Join these two experts as they answer many of the questions that you have about children’s memory and best practices for front-end professionals who interview children or who are required to assess the credibility of children’s statements to an interviewer.
3:00 p.m. to 3:15 p.m.
3:15 p.m. to 4:15 p.m.
Children’s statements contained in Voice of the Child’s Reports:
pros, cons, risks and limitations
Justice Nicole Tellier, Ontario Superior Court of Justice, Family Court
Katherine Kavassalis, Legal Counsel and Deputy Legal Director, Personal Rights Department, Office of the Children’s Lawyer
Shaista Durrani, Regional Clinical Supervisor, Office of the Children’s Lawyer
Introduction by Dianne Carter, The Children’s Lawyer
The “best interest” test has always included ascertaining views and preferences of the child where possible, but short of judges interviewing every child, prior to VOC Reports, there were few tools available to assist the court in obtaining this important piece of information.
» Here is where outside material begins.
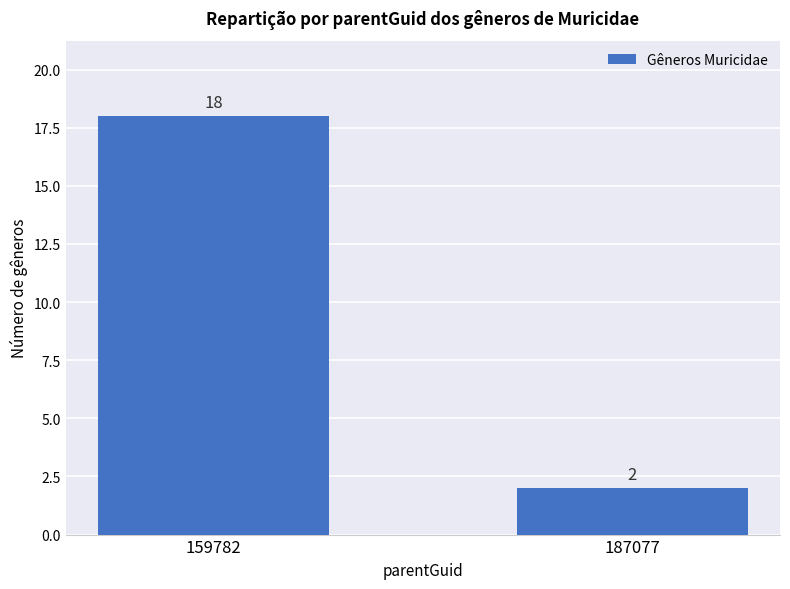

Which label corresponds to the smallest value in the chart?

187077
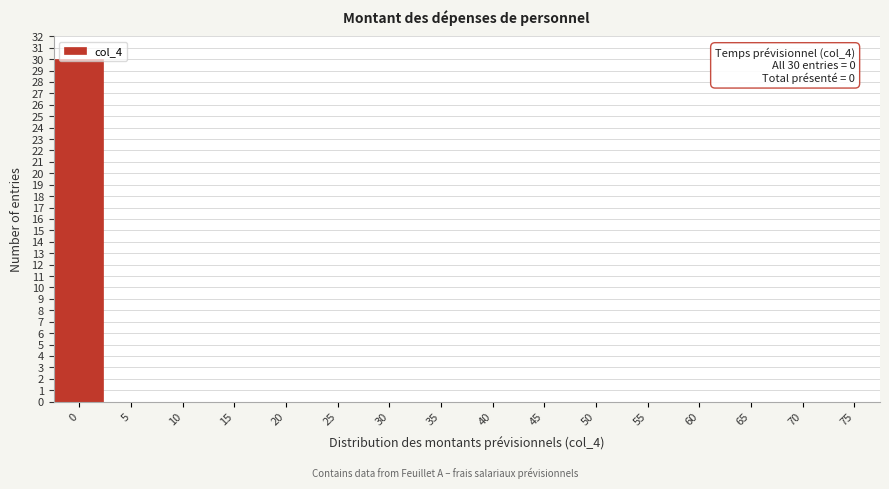

The value at 15 is 19. True or false?

False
Katherine will walk you through the initial VOC Report pilot project, the reasoning behind VOC Reports, their uses and their limitations. Shaista will outline the training that clinicians at the OCL receive to conduct VOC Reports, highlight the key differences between VOCs and s. 112 Reports, discuss the pros and cons, and explain when VOCs may not be appropriate. The Honourable Justice Tellier will explore perspectives from the Bench, the purpose and utility of VOC Reports for judges who do not readily conduct judicial interviews; Justice Tellier will elaborate on her recent decision in Byers v. Byers, and address the need for a standardized approach / accepted methodology for VOC Reports moving forward.
4:15 to 5:00 p.m.
Parenting caselaw update
Aaron Franks, Partner at Epstein Cole LLP
Join Aaron as he provides a summary of the most recent and important case law relevant to parenting issues, including admissibility of children’s statements and of social science evidence, as well as on the new provisions of the law in relation to relocation and family violence.
The Law Society has approved the conference for 1 hour and 25 mins of professionalism hours and 4 hours and 45 mins of EDI Professionalism hours.